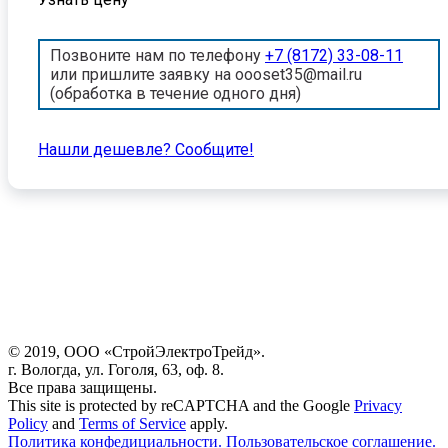
Позвоните нам по телефону
+7 (8172) 33-08-11
или пришлите заявку на oooset35@mail.ru
(обработка в течение одного дня)
Нашли дешевле? Cообщите!
© 2019, ООО «СтройЭлектроТрейд».
г. Вологда, ул. Гоголя, 63, оф. 8.
Все права защищены.
This site is protected by reCAPTCHA and the Google
Privacy
Policy
and
Terms of Service
apply.
Политика конфедициальности.
Пользовательское соглашение.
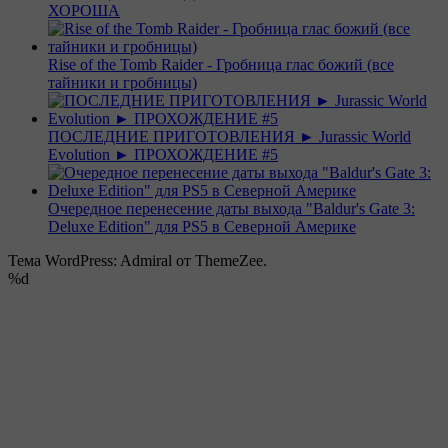
ХОРОША
Rise of the Tomb Raider - Гробница глас божий (все
тайники и гробницы)
ПОСЛЕДНИЕ ПРИГОТОВЛЕНИЯ ► Jurassic World
Evolution ► ПРОХОЖДЕНИЕ #5
Очередное перенесение даты выхода "Baldur's Gate 3:
Deluxe Edition" для PS5 в Северной Америке
Тема WordPress: Admiral от ThemeZee.
%d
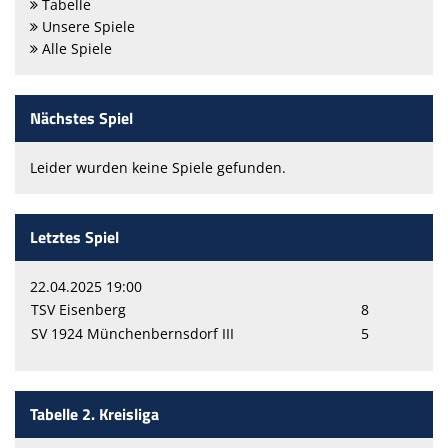
Tabelle
Unsere Spiele
Alle Spiele
Nächstes Spiel
Leider wurden keine Spiele gefunden.
Letztes Spiel
22.04.2025 19:00
TSV Eisenberg
8
SV 1924 Münchenbernsdorf III
5
Tabelle 2. Kreisliga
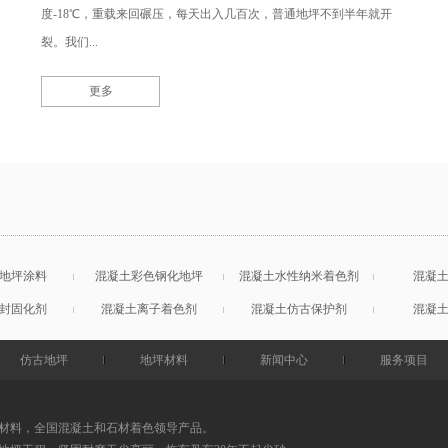
度-18℃，重载来回碾压，每天出入几百次，普通地坪不到半年就开
裂。我们...
更多
地坪涂料
混凝土彩色钢化地坪
混凝土水性纳米着色剂
混凝
封固化剂
混凝土离子着色剂
混凝土仿古保护剂
混凝
仿古地坪
地坪材料
新闻中心
服务项目
材料，全国混凝土和石材着色领导产品。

**What to do**. Rewrite every line of the listing with each "Tabelle" swapped for "Rangliste" and everything else unchanged. Leave the pictures out.

**Completed task**.
Позвоните нам по телефону
+7 (8172) 33-08-11
или пришлите заявку на oooset35@mail.ru
(обработка в течение одного дня)
Нашли дешевле? Cообщите!
© 2019, ООО «СтройЭлектроТрейд».
г. Вологда, ул. Гоголя, 63, оф. 8.
Все права защищены.
This site is protected by reCAPTCHA and the Google
Privacy
Policy
and
Terms of Service
apply.
Политика конфедициальности.
Пользовательское соглашение.
ХОРОША
Rise of the Tomb Raider - Гробница глас божий (все
тайники и гробницы)
ПОСЛЕДНИЕ ПРИГОТОВЛЕНИЯ ► Jurassic World
Evolution ► ПРОХОЖДЕНИЕ #5
Очередное перенесение даты выхода "Baldur's Gate 3:
Deluxe Edition" для PS5 в Северной Америке
Тема WordPress: Admiral от ThemeZee.
%d
Rangliste
Unsere Spiele
Alle Spiele
Nächstes Spiel
Leider wurden keine Spiele gefunden.
Letztes Spiel
22.04.2025 19:00
TSV Eisenberg
8
SV 1924 Münchenbernsdorf III
5
Rangliste 2. Kreisliga
度-18℃，重载来回碾压，每天出入几百次，普通地坪不到半年就开
裂。我们...
更多
地坪涂料
混凝土彩色钢化地坪
混凝土水性纳米着色剂
混凝
封固化剂
混凝土离子着色剂
混凝土仿古保护剂
混凝
仿古地坪
地坪材料
新闻中心
服务项目
材料，全国混凝土和石材着色领导产品。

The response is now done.